City Paper is not for tourists
Somewhere out there, a few select members of the 2006-2007 Washington Capitals team are spending their summers on the golf course, secure in the knowledge that they have a guaranteed spot on next year’s roster. A good number of other players are likely checking the help-wanted ads. A handful of younger prospects, however, are currently in Hershey, Penn., where the Caps’ minor-league affiliate, the Hershey Bears, are gearing up for Game One of the AHL Calder Cup Finals against the Hamilton Bulldogs.
Dating back to the beginning of last season’s AHL playoffs, the Calder Cup–defending Bears—-including Caps prospects Tomas Fleischmann, Chris Bourque, Mike Green, and Jeff Schultz—-have won seven playoff series in a row, tying an AHL record. Should the Bears win the championship again this year, they’ll set a new league record. Sure, it’s not a Stanley Cup. Or even a trip to the NHL playoffs. But at least the organization’s doing something right.

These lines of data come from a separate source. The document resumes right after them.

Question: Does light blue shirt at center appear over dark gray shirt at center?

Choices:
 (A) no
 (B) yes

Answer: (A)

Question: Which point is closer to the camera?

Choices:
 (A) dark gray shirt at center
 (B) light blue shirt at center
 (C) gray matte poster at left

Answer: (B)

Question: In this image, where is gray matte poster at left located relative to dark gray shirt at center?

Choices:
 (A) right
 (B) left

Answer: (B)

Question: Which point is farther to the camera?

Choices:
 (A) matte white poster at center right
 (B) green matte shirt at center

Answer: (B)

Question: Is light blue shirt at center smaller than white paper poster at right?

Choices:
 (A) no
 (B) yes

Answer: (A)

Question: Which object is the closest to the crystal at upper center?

Caps fans eager to watch the AHL championship series on television are, of course, shit out of luck—-there’s little chance that Comcast SportsNet will cut into its already scheduled lineup of action-packed programs such as Fearless and Destination Wild to show the games. Last season, however, Caps owner Ted Leonsis was able to convince Comcast to air a tape-delayed broadcast of Cup-clinching game for the few rabid D.C.-area hockey fans who actually wanted to watch it. E-mail Leonsis and Comcast SportsNet to request they do the same, if not more, this time around. In the meantime, those really desperate for minor-league championship hockey, can pay six bucks to watch an online video broadcast through B2 Networks or listen to the online radio broadcast through the Bears’ Web site.